The revival of “Made in Japan” products. That is the mission of online fashion commerce startup Factelier. Having launched back in October of 2012, it eliminates the middle-man in fashion distribution by working directly with manufacturing factories. The resulting products can be purchased at one third the price of department stores.

At the time of launch, Factelier leveraged Japanese crowdfunding service Campfire, hoping to raise just 300,000 yen (or about $3,000). But eventually it brought in over 1,100,000 yen (about $11,400) from over 70 supporters. The company’s very first partner was a factory in Kumamoto prefecture called Hitoyoshi, which works with over 74 worldwide brands.

Factelier is seeing an ever-increasing demand from its customers and continues to add new products every month. The most recent product was a polo shirt selling for 7,350 yen (or about $74). It has an estimated market price of about 13,000 yen (an estimate based on the initial costs, equal to about $130). These shirts are manufactured in collaboration with a factory called Seiko, well-known for its state of the art sewing technology.

Factelier-poloshirtIn recent years, the rate of clothing products made in Japan has dropped by a whopping 45% compared to 1990. There are many reasons behind this decline, but the emergence of a low-budget fashion market and the strong yen have definitely had an impact. As a result, the industry is seeing layoffs of highly skilled workers, and many factories are even closing. But by connecting factories directly with consumers at an appropriate price, many of them will be able to secure sales and revenue they would otherwise miss.
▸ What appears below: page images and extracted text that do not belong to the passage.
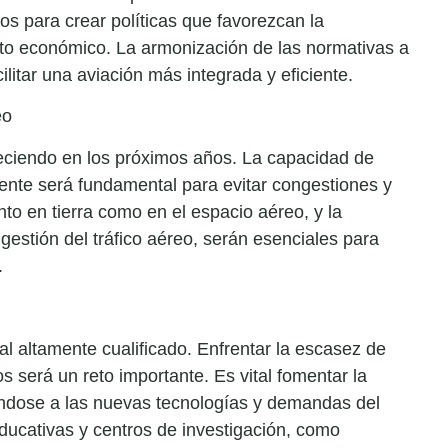
os para crear políticas que favorezcan la
ento económico. La armonización de las normativas a
ilitar una aviación más integrada y eficiente.
eo
reciendo en los próximos años. La capacidad de
iente será fundamental para evitar congestiones y
anto en tierra como en el espacio aéreo, y la
estión del tráfico aéreo, serán esenciales para
.
al altamente cualificado. Enfrentar la escasez de
os será un reto importante. Es vital fomentar la
ándose a las nuevas tecnologías y demandas del
educativas y centros de investigación, como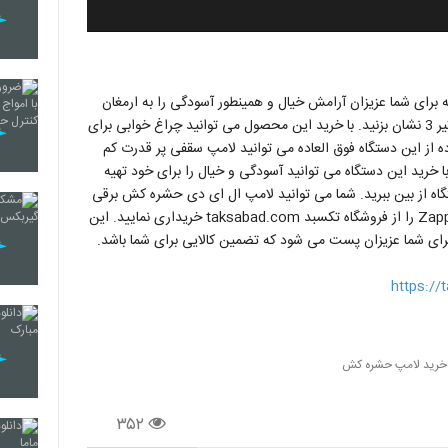
 برای شما عزیزان آرامش خیال و همینطور آسودگی را به ارمغان
بیاورید. شما با خرید این محصول خارق العاده می توانید با یک تیر 3 نشان بزنید. با خرید این محصول می توانید چراغ خوابی برای
ده از این دستگاه فوق العاده می توانید لامپ سقفی پر قدرت کم
با خرید این دستگاه می توانید آسودگی و خیال را برای خود تهیه
ستگاه تمامی حشرات را در شعاع 10 متری دستگاه از بین ببرید. شما می توانید لامپ ال ای دی حشره کش برقی
زپ لایت 15 وات ZappLight LED 15W Mosquito Killer Lamp را از فروشگاه تکسبد taksabad.com خریداری نمایید. این
ای شما عزیزان پست می شود که تضمین کالایی برای شما باشد.
https://
خرید لامپ حشره کش
۳۵۲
The company behind Factelier is Lifestyle Accent, and its founder Toshio Yamada was born into a family business that sold women’s clothes. He grew up with “made in Japan” quality clothes and studied abroad in France. He has experience in working at a luxury brand (Gucci in Paris) and has also worked in the online fashion commerce field. Yamada tells us:

70% of our customers are in their 30s and 40s. People find that our original products, produced in collaboration with [quality] factories, are great for gifts as well. All of our customers have one thing in common: they are looking for high quality products and care less about the brand name. We are doing very well right now and seeing a steady increase in demand.

Factelier supports international shipping using EMS. But currently its website is only available in Japanese.